県産イチゴの主力品種となった「とちあいか」は、2025年産(24年秋~25年春)で本格的な出荷開始から5季目を終えた。この間、目標を上回るペースで作付面積が拡大し、生産者も一気に増加した。それに伴い近年、時期や条件によって食味を含む品質の低下を指摘する声が消費者などの一部から出ている。

 とちあいかは「いちご王国・栃木」のブランドイメージを大きく左右する。特に食味は重要だ。さらなる向上に向けて、栽培技術の底上げを図ってほしい。

 従前の「とちおとめ」に比べ、とちあいかは収量が多く、大粒で病気に強い。何より食味と食感の良さが評価されている。県産イチゴの作付面積のうち8割とする目標は、2年早い25年産で達成した。生産農家は5年で6倍の約1600戸に増えた。一方、県によると、シーズン後半にかけて糖度が低下する例などが一部見られるようになった。

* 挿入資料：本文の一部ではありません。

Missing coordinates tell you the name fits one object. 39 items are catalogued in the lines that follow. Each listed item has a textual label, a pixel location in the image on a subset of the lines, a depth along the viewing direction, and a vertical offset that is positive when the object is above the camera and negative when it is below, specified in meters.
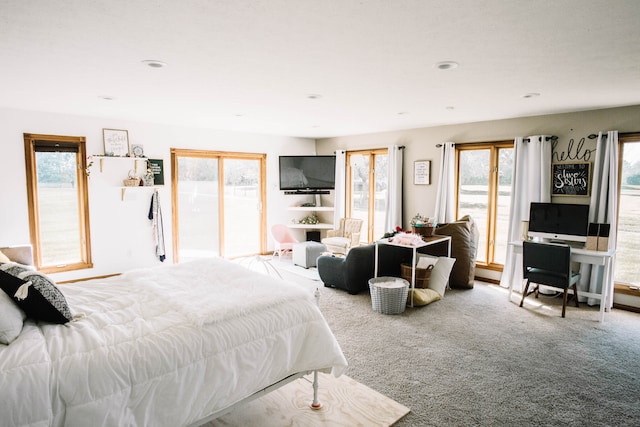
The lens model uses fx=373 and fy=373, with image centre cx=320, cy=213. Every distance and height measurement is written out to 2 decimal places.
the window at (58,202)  5.05 -0.29
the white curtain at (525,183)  4.99 +0.04
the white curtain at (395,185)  6.62 -0.01
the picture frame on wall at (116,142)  5.50 +0.60
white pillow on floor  4.95 -1.19
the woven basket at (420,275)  4.83 -1.17
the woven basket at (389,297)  4.26 -1.30
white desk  4.13 -0.88
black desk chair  4.17 -0.92
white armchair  6.71 -0.99
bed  1.57 -0.83
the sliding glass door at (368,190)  7.14 -0.11
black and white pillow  1.92 -0.60
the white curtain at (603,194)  4.45 -0.09
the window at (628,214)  4.53 -0.34
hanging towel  6.00 -0.67
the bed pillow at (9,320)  1.74 -0.67
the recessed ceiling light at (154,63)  2.79 +0.90
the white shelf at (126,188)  5.70 -0.09
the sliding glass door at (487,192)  5.59 -0.10
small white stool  6.42 -1.19
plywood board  2.41 -1.53
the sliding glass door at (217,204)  6.50 -0.38
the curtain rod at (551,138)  4.96 +0.64
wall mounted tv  7.43 +0.20
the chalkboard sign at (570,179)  4.73 +0.09
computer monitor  4.57 -0.45
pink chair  7.31 -1.11
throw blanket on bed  2.19 -0.73
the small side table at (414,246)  4.53 -0.75
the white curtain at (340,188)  7.51 -0.08
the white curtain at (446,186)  5.93 -0.01
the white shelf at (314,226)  7.56 -0.86
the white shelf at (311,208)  7.66 -0.50
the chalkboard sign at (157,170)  5.99 +0.20
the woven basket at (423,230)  5.13 -0.63
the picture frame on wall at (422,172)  6.30 +0.22
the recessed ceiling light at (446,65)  2.83 +0.92
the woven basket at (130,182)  5.67 +0.00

 県は農業団体と共に22年に「とちあいか未来創りサポートチーム」を結成し、新たに栽培を始めた生産者を中心に、地域ごとに巡回指導や栽培管理の情報共有を行っている。技術力に差が出ないよう、継続的な支援が必要だろう。

 昨年からは最高品質の生産技術の確立を目指す「とちあいか食味向上プロジェクト」を実施。本年度は28戸の生産者が参加し、高い収量と食味の両立を目指すほか、一部の参加者を対象に高い糖度の「極良食味」の生産を目指す。参加者からは「定期的に糖度を測ったり、情報交換をしたりして、モチベーションが高まった」との声も上がる。

 技術力の底上げには、こうした生産者の意欲や意識の向上も大切だ。高品質のとちあいかにはワンランク上を示すネーミングを加えて売り出せば、生産者の目標になると同時に、消費者へのアピールにもなるのではないか。

 本県は1968年産以降、イチゴ収穫量の連続日本一を誇る。「あまおう」を主力とする福岡県と長年、ライバル関係にあるが、他県でも食味の優れたイチゴが台頭してきている。日本野菜ソムリエ協会主催の「全国いちご選手権」では、埼玉県産の「あまりん」の生産者が多数、上位を占めている。

 本県のとちあいかにもさらに磨きをかけ、食味でも「日本一」が実現するよう、関係者の奮闘に期待したい。